Laser ablation to selectively remove one block in two types of block-copolymer systems is described. Using a 532 nm CW laser, we confirmed the mechanism that the selective ablation in e-beam patterned resists was consistent with studies in the PHOST system using protected and deprotected PHOST. Selective removal of PHOST is achieved in PS-b-PHOST and removal down to 20 nm half-pitch has been demonstrated. We then investigated P2VP-b-PS-b-P2VP, and P2VP-b-PS-b-P2VP doped with platinum. While poor selectivity was found in P2VP-b-PS-b-P2VP with no platinum, the P2VP-b-PS-b-P2VP platinum doped system allowed the selective removal of the PS block in the 10 nm half-pitch systems investigated. Described embodiments provide a viable path for patterning block copolymers where selectivity is not available with reactive ion etching.

REFERENCES

• [1] N. D. Jarnagin, J. Cheng, A. Peters, W.-M. Yeh, R. A. Lawson, L. M. Tolbert and C. L. Henderson, “Investigation of high χ block copolymers for directed self-asssembly: synthesis and characterization of PS-b-PHOST,”Proc SPIE 8323, Alternative Lithographic Technologies IV 8323, 832310-832310-832319 (2012).

Claims

1. A process for lithographic development comprising: (i) depositing a layer of a resist material on a substrate, wherein the resist material comprises a block copolymer including a first block and a second block, wherein the second block further comprises a metal;(ii) exposing the resist material to a light source, wherein a region of the resist material comprising the first block exposed to the light source is volatilized and removed and the second block comprising the metal remains.
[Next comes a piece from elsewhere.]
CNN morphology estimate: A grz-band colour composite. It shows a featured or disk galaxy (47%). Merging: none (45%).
2. The process of claim 1 wherein the light source is a laser light source.

3. The process of claim 2 wherein the laser light source is a 532 nm wavelength laser.
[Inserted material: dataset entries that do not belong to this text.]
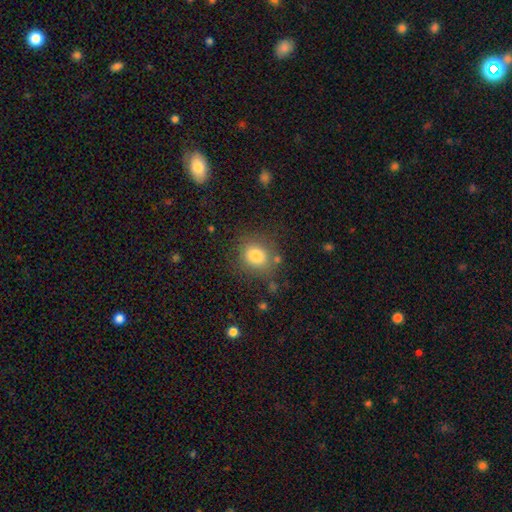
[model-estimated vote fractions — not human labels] This is clearly a smooth galaxy (82%). How rounded: likely round (70%). Merging: likely none (76%).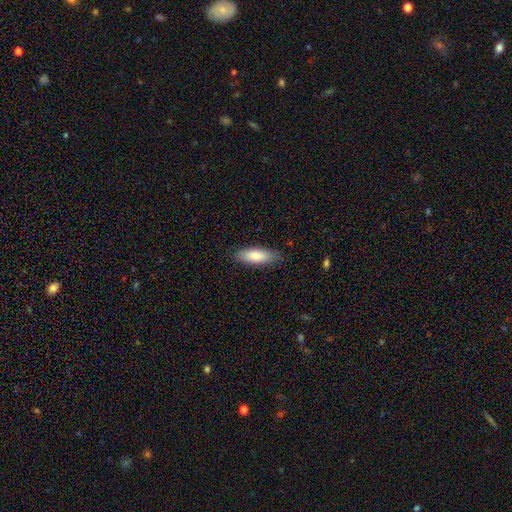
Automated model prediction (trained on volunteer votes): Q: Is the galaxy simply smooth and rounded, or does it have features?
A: smooth — 81%.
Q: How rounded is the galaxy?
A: in between — 63%.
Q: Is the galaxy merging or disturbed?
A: none — 83%.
4. The process of claim 3 wherein the laser light source is operated at a power of between 10 mW and 15 mW.

5. The process of claim 1 wherein the metal comprises platinum (Pt).
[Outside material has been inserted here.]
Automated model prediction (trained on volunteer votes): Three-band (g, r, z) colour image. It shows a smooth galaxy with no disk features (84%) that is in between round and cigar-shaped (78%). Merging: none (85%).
6. The process of claim 1 wherein the metal comprises a metal salt.

7. The process of claim 6 wherein the metal salt comprises a sodium platinum chloride (Na2PtCl4) salt.

8. The process of claim 1 wherein the block copolymer comprises polystyrene-b-poly-2-vinylpyridine (PS-b-P2VP).

9. The process of claim 1 wherein the first block comprises polystyrene (PS).

10. The process of claim 1 wherein the second block comprises poly-2-vinylpyridine (P2VP).

11. The process of claim 1 wherein the block copolymer comprises poly-2-vinylpyridine-b-polystyrene-b-poly-2-vinylpyridine (P2VP-b-PS-b-P2VP).